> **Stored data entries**

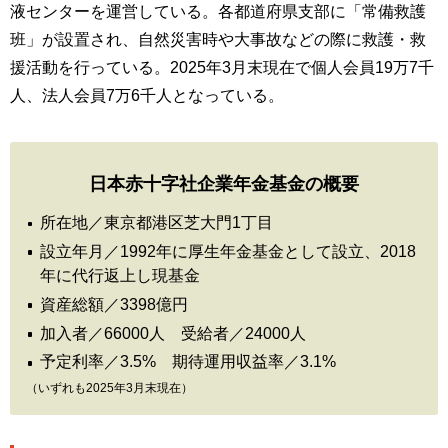
液センターを運営している。各都道府県支部に「常備救護
班」が設置され、自然災害時や大事故などの際に救護・救
援活動を行っている。2025年3月末現在で個人会員19万7千
人、法人会員7万6千人となっている。
日本赤十字社企業年金基金の概要
所在地／東京都港区芝大門1丁目
設立年月／1992年に厚生年金基金として設立、2018
年に代行返上し現基金
資産総額／3398億円
加入者／66000人 受給者／24000人
予定利率／3.5% 期待運用収益率／3.1%
（いずれも2025年3月末現在）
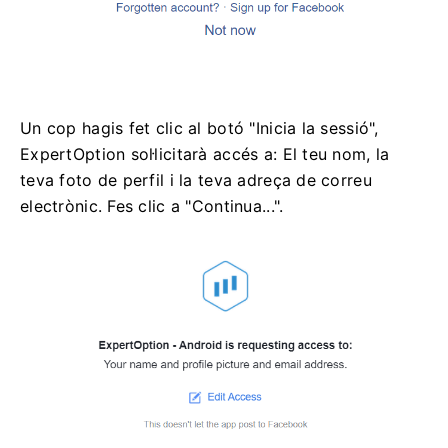
Un cop hagis fet clic al botó "Inicia la sessió",
ExpertOption sol·licitarà accés a: El teu nom, la
teva foto de perfil i la teva adreça de correu
electrònic. Fes clic a "Continua...".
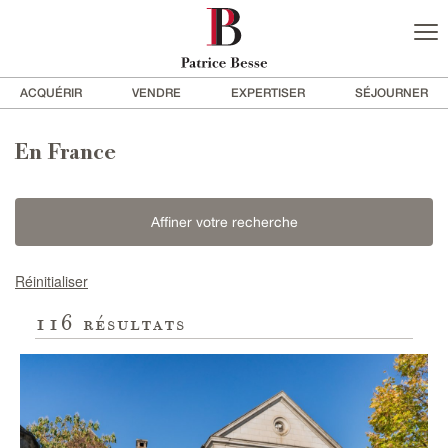
ACQUÉRIR
VENDRE
EXPERTISER
SÉJOURNER
En France
Affiner votre recherche
Réinitialiser
116
résultats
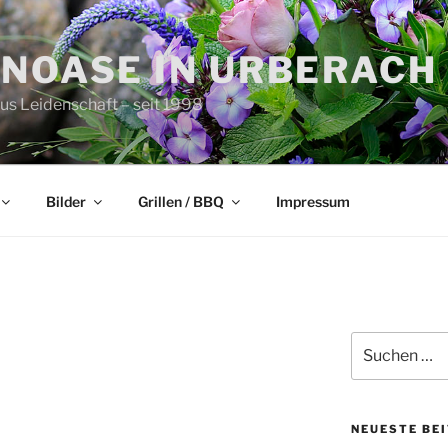
ENOASE IN URBERACH
aus Leidenschaft – seit 1998
Bilder
Grillen / BBQ
Impressum
R
Suchen
nach:
NEUESTE BE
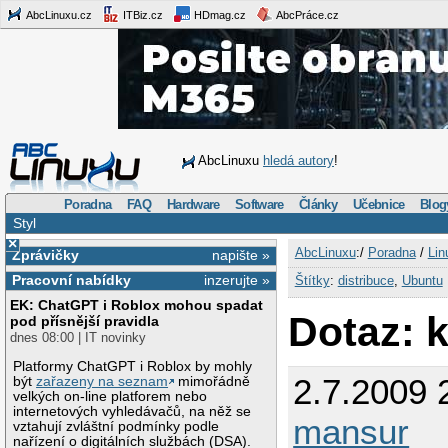
AbcLinuxu.cz
ITBiz.cz
HDmag.cz
AbcPráce.cz
AbcLinuxu
hledá autory
!
Poradna
FAQ
Hardware
Software
Články
Učebnice
Blog
Styl
×
AbcLinuxu
:/
Poradna
/
Lin
Zprávičky
napište »
Pracovní nabídky
inzerujte »
Štítky
:
distribuce
,
Ubuntu
EK: ChatGPT i Roblox mohou spadat
Dotaz: 
pod přísnější pravidla
dnes 08:00 | IT novinky
Platformy ChatGPT i Roblox by mohly
2.7.2009 
být
zařazeny na seznam
mimořádně
velkých on-line platforem nebo
internetových vyhledávačů, na něž se
mansur
vztahují zvláštní podmínky podle
nařízení o digitálních službách (DSA).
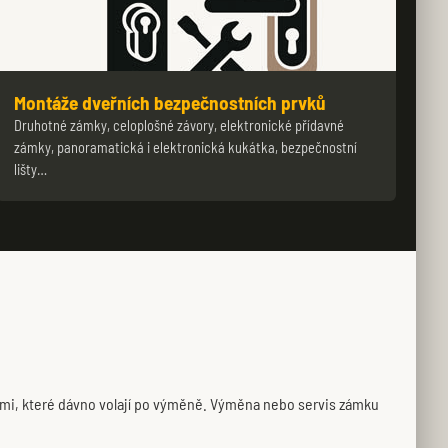
Montáže dveřních bezpečnostních prvků
Druhotné zámky, celoplošné závory, elektronické přídavné
zámky, panoramatická i elektronická kukátka, bezpečnostní
lišty…
ami, které dávno volají po výměně. Výměna nebo servis zámku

> **Task to complete**
Render every line of text in the listing above as a JSON list of strings, one string per line, with blank lines omitted. Leave the pictures out of the answer.

> **Solution to the exercise**
[
  "液センターを運営している。各都道府県支部に「常備救護",
  "班」が設置され、自然災害時や大事故などの際に救護・救",
  "援活動を行っている。2025年3月末現在で個人会員19万7千",
  "人、法人会員7万6千人となっている。",
  "日本赤十字社企業年金基金の概要",
  "所在地／東京都港区芝大門1丁目",
  "設立年月／1992年に厚生年金基金として設立、2018",
  "年に代行返上し現基金",
  "資産総額／3398億円",
  "加入者／66000人 受給者／24000人",
  "予定利率／3.5% 期待運用収益率／3.1%",
  "（いずれも2025年3月末現在）",
  "Un cop hagis fet clic al botó \"Inicia la sessió\",",
  "ExpertOption sol·licitarà accés a: El teu nom, la",
  "teva foto de perfil i la teva adreça de correu",
  "electrònic. Fes clic a \"Continua...\".",
  "ACQUÉRIR",
  "VENDRE",
  "EXPERTISER",
  "SÉJOURNER",
  "En France",
  "Affiner votre recherche",
  "Réinitialiser",
  "116",
  "résultats",
  "ENOASE IN URBERACH",
  "aus Leidenschaft – seit 1998",
  "Bilder",
  "Grillen / BBQ",
  "Impressum",
  "R",
  "Suchen",
  "nach:",
  "NEUESTE BE",
  "AbcLinuxu.cz",
  "ITBiz.cz",
  "HDmag.cz",
  "AbcPráce.cz",
  "AbcLinuxu",
  "hledá autory",
  "!",
  "Poradna",
  "FAQ",
  "Hardware",
  "Software",
  "Články",
  "Učebnice",
  "Blog",
  "Styl",
  "×",
  "AbcLinuxu",
  ":/",
  "Poradna",
  "/",
  "Lin",
  "Zprávičky",
  "napište »",
  "Pracovní nabídky",
  "inzerujte »",
  "Štítky",
  ":",
  "distribuce",
  ",",
  "Ubuntu",
  "EK: ChatGPT i Roblox mohou spadat",
  "Dotaz: ",
  "pod přísnější pravidla",
  "dnes 08:00 | IT novinky",
  "Platformy ChatGPT i Roblox by mohly",
  "2.7.2009 ",
  "být",
  "zařazeny na seznam",
  "mimořádně",
  "velkých on-line platforem nebo",
  "internetových vyhledávačů, na něž se",
  "mansur",
  "vztahují zvláštní podmínky podle",
  "nařízení o digitálních službách (DSA).",
  "Montáže dveřních bezpečnostních prvků",
  "Druhotné zámky, celoplošné závory, elektronické přídavné",
  "zámky, panoramatická i elektronická kukátka, bezpečnostní",
  "lišty…",
  "ami, které dávno volají po výměně. Výměna nebo servis zámku"
]